J Infect. 1998 Nov;37(3):260-9. doi: 10.1016/s0163-4453(98)92045-x.
to identify the risk factors for hepatitis B (HBV) and hepatitis C (HCV) virus infections in drug users attending two drug treatment centres in Northwest England, and to evaluate the effect of both needle exchange and hepatitis B vaccination on the prevalence of hepatitis B and hepatitis C infections.
a retrospective, cross-sectional study performed at the Regional Infectious Disease Unit and a Primary Care Centre for drug users in Liverpool. The study population included 773 drug users who had hepatitis serology performed between January 1992 and April 1996. Information on risk factors was obtained from clinical records; hepatitis serology data were obtained from the Liverpool Public Health Laboratory database.
the overall seroprevalences of exposure markers for HBV (anti-HBc antibody) and HCV (anti-HCV antibody) were 48% and 67%, respectively. Duration of injecting drug use was the strongest predictor of HCV infection, with a crude odds ratio of 8.9 (95% confidence interval (CI): 4.5-17) for >10 compared to <3 years of injecting, and was also a strong predictor of HBV infection, with an adjusted odds ratio (controlled for the effects of HBV vaccination) of 5.7 (95% CI: 3.2-10) for >10 compared to <3 years' injecting. Vaccination against HBV was associated with greatly reduced HBV seroprevalence (crude odds ratio 0.11, 95% CI: 0.06-0.18). Overall, HCV was acquired earlier in the injecting career than HBV, but drug users who were not vaccinated against HBV acquired markers for HBV even more rapidly than for HCV. We found no independent protective effect for either anti-HBc or anti-HCV acquisition after the introduction of a needle-exchange scheme.
hepatitis C is highly prevalent among Merseyside drug users and is likely to prove difficult to control because of rapid acquisition early in the injecting career. Vaccination against hepatitis B is the best means of protecting drug users from hepatitis B, and should be offered before injecting is commenced.

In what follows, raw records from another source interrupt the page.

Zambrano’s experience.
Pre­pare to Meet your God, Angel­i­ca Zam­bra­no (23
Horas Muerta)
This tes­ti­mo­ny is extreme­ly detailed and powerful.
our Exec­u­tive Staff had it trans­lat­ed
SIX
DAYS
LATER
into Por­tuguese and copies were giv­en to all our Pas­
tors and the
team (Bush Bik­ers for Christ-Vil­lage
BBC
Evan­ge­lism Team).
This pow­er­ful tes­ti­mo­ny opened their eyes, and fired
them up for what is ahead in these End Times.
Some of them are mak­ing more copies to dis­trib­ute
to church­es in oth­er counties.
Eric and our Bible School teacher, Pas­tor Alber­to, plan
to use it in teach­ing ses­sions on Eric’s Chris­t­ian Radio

确定在英格兰西北部两个戒毒治疗中心接受治疗的吸毒者感染乙型肝炎病毒(HBV)和丙型肝炎病毒(HCV)的危险因素,并评估针头交换计划和乙肝疫苗接种对乙肝和丙肝感染率的影响。
在利物浦的地区传染病科和一个针对吸毒者的初级保健中心进行了一项回顾性横断面研究。研究人群包括773名在1992年1月至1996年4月期间进行过肝炎血清学检测的吸毒者。危险因素信息来自临床记录;肝炎血清学数据来自利物浦公共卫生实验室数据库。

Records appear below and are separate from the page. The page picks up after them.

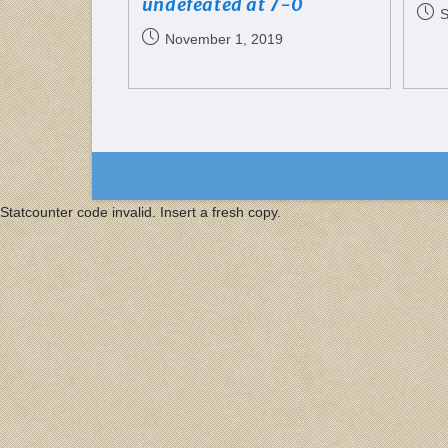
undefeated at 7-0
S
November 1, 2019
Statcounter code invalid. Insert a fresh copy.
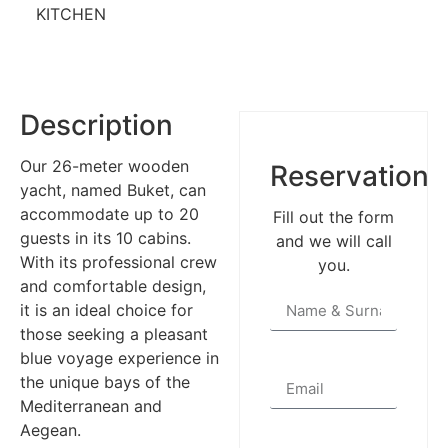
KITCHEN
Description
Our 26-meter wooden
Reservation
yacht, named Buket, can
accommodate up to 20
Fill out the form
guests in its 10 cabins.
and we will call
With its professional crew
you.
and comfortable design,
it is an ideal choice for
those seeking a pleasant
blue voyage experience in
the unique bays of the
Mediterranean and
Aegean.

HBV暴露标志物(抗-HBc抗体)和HCV暴露标志物(抗-HCV抗体)的总体血清阳性率分别为48%和67%。注射吸毒时间是HCV感染的最强预测因素,注射时间超过10年与注射时间不足3年相比,粗比值比为8.9(95%置信区间(CI):4.5-17),也是HBV感染的强预测因素,调整后的比值比(控制乙肝疫苗接种的影响)为5.7(95%CI:3.2-10),注射时间超过10年与注射时间不足3年相比。乙肝疫苗接种与HBV血清阳性率大幅降低相关(粗比值比0.11,95%CI:0.06-0.18)。总体而言,HCV在注射生涯中比HBV更早感染,但未接种乙肝疫苗的吸毒者获得HBV标志物的速度甚至比获得HCV标志物的速度更快。在引入针头交换计划后,我们未发现抗-HBc或抗-HCV获得有独立的保护作用。
丙型肝炎在默西塞德郡的吸毒者中高度流行,由于在注射生涯早期感染迅速,可能难以控制。接种乙肝疫苗是保护吸毒者免受乙肝感染的最佳方法,应在开始注射前提供。